Area: .2 square miles
THE INCORPORATED VILLAGE OF FLOWER HILL
Today, the Village of Flower Hill occupies parts of Manhasset, Port Washington and Roslyn. Similar to that of other parts of Manhasset, the area was one of farms and pastures, extending from what is now Port Washington Boulevard straight down to Hempstead Harbor. Incorporated in 1931, Flower Hill abuts the villages of Plandome, Plandome Manor, and Munsey Park, as well as Roslyn and Port Washington. The zoning varies from 7,500 sq ft lots to one-acre residential plots. A popular theory of how the name came to be, is the that there was an abundance of flowering cherry trees lining the road to one of the farms as well as fields and meadows always filled with lovely wildflowers. Flower Hill is home to St.

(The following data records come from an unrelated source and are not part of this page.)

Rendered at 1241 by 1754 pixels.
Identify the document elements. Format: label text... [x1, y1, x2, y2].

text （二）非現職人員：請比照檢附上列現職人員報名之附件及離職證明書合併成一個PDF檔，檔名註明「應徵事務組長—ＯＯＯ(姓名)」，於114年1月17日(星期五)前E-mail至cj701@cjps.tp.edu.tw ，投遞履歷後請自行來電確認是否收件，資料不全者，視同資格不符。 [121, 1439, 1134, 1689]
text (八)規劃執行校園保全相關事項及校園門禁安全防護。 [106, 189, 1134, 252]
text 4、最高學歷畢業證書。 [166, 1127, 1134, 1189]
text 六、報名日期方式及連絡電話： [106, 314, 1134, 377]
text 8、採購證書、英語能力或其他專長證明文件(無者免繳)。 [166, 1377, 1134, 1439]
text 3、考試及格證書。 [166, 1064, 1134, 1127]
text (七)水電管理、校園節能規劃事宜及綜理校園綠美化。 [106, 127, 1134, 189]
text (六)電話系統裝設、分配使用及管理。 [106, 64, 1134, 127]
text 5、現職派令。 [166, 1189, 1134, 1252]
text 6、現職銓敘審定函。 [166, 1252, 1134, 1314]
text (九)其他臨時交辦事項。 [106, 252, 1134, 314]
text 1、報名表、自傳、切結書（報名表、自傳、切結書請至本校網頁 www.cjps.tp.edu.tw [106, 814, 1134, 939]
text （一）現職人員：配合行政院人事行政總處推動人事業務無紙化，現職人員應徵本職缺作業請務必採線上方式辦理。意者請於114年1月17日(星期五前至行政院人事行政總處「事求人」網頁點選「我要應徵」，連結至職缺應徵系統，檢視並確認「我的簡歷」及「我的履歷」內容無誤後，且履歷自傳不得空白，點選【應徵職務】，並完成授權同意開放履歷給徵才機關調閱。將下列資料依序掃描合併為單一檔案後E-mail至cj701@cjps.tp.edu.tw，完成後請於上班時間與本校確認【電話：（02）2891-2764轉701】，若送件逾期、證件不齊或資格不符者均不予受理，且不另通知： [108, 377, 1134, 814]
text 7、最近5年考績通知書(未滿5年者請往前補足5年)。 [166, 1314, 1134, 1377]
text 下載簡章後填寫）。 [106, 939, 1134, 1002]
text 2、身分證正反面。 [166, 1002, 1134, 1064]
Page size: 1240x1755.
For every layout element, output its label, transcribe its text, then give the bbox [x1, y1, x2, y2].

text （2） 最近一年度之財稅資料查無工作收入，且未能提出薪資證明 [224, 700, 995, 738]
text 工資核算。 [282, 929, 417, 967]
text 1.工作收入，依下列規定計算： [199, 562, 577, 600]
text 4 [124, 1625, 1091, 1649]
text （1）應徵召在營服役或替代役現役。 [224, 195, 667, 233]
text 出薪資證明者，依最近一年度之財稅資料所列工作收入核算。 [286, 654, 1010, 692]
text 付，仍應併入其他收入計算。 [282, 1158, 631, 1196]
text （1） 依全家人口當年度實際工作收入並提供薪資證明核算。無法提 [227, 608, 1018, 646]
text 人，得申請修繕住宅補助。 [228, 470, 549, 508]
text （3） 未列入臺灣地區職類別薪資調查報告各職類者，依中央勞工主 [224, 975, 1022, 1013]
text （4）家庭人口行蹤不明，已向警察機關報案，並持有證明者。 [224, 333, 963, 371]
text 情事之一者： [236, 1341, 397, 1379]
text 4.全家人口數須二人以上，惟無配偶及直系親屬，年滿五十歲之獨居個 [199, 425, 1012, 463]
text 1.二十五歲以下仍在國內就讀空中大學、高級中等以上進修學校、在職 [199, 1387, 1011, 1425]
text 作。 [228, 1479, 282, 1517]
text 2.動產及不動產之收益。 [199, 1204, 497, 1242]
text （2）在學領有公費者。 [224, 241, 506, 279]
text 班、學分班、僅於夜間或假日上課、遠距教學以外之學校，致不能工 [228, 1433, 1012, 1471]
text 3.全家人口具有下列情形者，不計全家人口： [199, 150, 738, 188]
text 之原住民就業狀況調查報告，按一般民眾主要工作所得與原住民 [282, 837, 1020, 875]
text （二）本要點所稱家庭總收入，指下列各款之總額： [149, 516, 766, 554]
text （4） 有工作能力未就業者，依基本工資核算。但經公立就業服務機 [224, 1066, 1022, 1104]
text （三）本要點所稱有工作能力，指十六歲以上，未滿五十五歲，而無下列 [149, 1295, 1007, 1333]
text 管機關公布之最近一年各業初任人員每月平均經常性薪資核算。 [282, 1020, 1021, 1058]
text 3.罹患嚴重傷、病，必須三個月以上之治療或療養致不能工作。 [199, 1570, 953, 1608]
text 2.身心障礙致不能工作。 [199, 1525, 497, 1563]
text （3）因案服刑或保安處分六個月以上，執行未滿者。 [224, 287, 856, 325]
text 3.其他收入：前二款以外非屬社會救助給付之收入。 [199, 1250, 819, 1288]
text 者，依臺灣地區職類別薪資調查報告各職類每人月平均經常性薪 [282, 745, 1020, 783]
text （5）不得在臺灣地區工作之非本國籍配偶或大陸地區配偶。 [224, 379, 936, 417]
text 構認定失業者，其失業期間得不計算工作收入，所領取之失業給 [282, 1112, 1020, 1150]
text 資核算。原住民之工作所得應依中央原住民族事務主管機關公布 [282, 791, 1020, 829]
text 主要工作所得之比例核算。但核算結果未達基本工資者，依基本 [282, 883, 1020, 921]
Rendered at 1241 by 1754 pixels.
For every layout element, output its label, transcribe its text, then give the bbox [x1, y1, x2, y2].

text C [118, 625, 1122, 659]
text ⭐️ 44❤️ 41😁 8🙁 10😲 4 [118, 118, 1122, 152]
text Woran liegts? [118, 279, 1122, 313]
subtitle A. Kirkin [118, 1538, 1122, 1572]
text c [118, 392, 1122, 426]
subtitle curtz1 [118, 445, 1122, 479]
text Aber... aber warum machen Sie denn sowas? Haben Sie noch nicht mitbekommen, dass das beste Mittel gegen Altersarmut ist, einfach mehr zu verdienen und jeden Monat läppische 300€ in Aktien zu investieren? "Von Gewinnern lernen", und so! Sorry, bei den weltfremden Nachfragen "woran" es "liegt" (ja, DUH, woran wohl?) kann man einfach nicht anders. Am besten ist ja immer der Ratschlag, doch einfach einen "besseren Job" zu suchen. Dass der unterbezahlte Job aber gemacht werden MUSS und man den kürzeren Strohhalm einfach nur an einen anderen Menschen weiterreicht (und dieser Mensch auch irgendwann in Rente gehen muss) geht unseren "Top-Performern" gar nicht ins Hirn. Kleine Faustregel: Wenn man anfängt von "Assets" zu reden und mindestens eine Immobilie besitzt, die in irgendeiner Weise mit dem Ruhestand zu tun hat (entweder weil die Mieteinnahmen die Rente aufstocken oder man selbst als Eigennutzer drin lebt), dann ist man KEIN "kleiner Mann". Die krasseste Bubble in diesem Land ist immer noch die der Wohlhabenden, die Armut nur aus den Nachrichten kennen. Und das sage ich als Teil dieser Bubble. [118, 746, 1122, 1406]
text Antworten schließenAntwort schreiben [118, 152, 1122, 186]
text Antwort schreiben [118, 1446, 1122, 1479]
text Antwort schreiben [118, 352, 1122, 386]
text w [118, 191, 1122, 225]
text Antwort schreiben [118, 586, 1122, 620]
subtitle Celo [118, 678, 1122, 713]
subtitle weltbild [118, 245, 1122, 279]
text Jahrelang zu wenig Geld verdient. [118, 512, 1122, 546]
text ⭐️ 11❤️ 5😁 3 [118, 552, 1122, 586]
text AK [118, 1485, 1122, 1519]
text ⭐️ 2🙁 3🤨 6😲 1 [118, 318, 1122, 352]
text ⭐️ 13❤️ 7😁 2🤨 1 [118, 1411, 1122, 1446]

Francis Hospital, a teaching hospital of and a world-renowned Cardio-Vascular Center.
Area: 1.6 square miles*
* This figure include small parts of other towns – no definite boundaries exist in the Village.
THE VILLAGE OF NORTH HILLS
There really is a Shelter Rock, an 18-ton boulder, the largest know on Long Island, deposited by a glacier more than 11,000 years ago near what is now Shelter Rock Road, in the Village of North Hills. The Matinecock Indians used its 30 foot overhang for shelter in their village on the site. Many legends woven by both Indians and colonists who arrived in the 1600s are still told. The giant boulder, on the Estate of John Hay Whitney, publisher and Ambassador to England is not visible from the road. The English settlers built a fence in 1658 along what is now Northern Boulevard and created a farming community. One of the largest farms belonged to Isaac Underhill Willets, namesake of IU Willetts Roads (which bisected his property – to his displeasure.) That farm is now a golf course. By the 1900s a dozen families owned huge estates, including railroad magnate Nicholas F. Brady, who built Inisfada, the fifth largest residence in the country, now the St. Ignatious Retreat House.
To protect their way of life, landowners organized a Village, incorporated in 1929, with two-acre zoning. Decades later, a 10-year battle raged over a zoning ordinance, passed in 1970, which among other provisions, allowed for multi-family housing at 10 units to an acre, cluster housing and commercial development. A new building code in 1980 resulted in relative quiet.
North Hills has been home to many famous people – among them, New York Yankee co-owner Daniel Reid Topping, CBS executive William S. Paley, industrialist John Peter Grace and financier publisher John Hay Whitney.